■ Selected extract:
Fascinating, I have always enjoyed immediately employing bonsai techniques on rooted cuttings/sprouts. I have noticed the pliability of them at the earlier stages of life being so much more, but I have never considered taking it this far.
Well done Will! A technique that I also hadn't heard of. But can very well benefit from living up north as I do. Thank you for taking the time to put this together for us to learn from.
I've had good success bending ficus benjamina branches this way. Several of my trees now have weepy, twisty branches achieved primarily by selective trimming and bending this way.
Technical/photo difficulties aside:
This is probably the most straightforward explanation, about a vital aspect of our art, that I have seen in a while. Kudos on breaking down an often poorly executed technique simply enough that even "my brother George" should be able to understand.
Great tutorial! I never heard this technique used in any book before, great! Some photos are only thumbnail size, could the author add full size photos? so we can get a better look!
The author tried for about an hour and a half late last night, long after his bedtime, to figure out how to get more than six photos to load (he intended a progression of four for each tree), and he did indeed try to embed them as full size images - but all to no avail. The author has been uploading vast amounts of files to this site over the years with never a hassle, but the new "Resource" section - supposed to be designed to be helpful with tutorials and such, which he foolishly assumed would include sizable bandwidth and simple mechanisms for the uploading of these sorts of helpful photos - was beyond his apparently meager capabilities. He apologizes.

[Dataset entries]
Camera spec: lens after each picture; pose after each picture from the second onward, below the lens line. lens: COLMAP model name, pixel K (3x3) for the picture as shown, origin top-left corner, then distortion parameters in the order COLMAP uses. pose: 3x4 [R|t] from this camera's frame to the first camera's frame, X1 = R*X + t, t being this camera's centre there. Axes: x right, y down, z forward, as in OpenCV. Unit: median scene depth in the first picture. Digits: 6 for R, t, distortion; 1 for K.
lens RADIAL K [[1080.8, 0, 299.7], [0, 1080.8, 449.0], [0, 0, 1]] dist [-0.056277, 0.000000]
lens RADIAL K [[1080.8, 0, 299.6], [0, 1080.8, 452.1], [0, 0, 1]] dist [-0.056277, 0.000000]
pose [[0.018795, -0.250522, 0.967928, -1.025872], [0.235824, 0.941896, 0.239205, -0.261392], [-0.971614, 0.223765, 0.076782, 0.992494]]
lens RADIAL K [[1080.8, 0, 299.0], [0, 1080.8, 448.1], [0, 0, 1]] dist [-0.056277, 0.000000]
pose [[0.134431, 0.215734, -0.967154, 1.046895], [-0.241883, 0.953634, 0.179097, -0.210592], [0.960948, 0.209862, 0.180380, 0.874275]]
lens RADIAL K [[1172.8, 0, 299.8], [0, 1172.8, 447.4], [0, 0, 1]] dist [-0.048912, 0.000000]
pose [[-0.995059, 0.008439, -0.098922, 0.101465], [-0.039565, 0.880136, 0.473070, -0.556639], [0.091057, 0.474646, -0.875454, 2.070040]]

■ Actions to take:
[1] From the comment thread above, print the stretch from "Well done Will!" through "a better look!".
[2] In the comment thread, how many photos did the author intend to show for each tree?

■ Your written answers:
[1]
Well done Will! A technique that I also hadn't heard of. But can very well benefit from living up north as I do. Thank you for taking the time to put this together for us to learn from.
I've had good success bending ficus benjamina branches this way. Several of my trees now have weepy, twisty branches achieved primarily by selective trimming and bending this way.
Technical/photo difficulties aside:
This is probably the most straightforward explanation, about a vital aspect of our art, that I have seen in a while. Kudos on breaking down an often poorly executed technique simply enough that even "my brother George" should be able to understand.
Great tutorial! I never heard this technique used in any book before, great! Some photos are only thumbnail size, could the author add full size photos? so we can get a better look!

[2] A progression of four photos for each tree.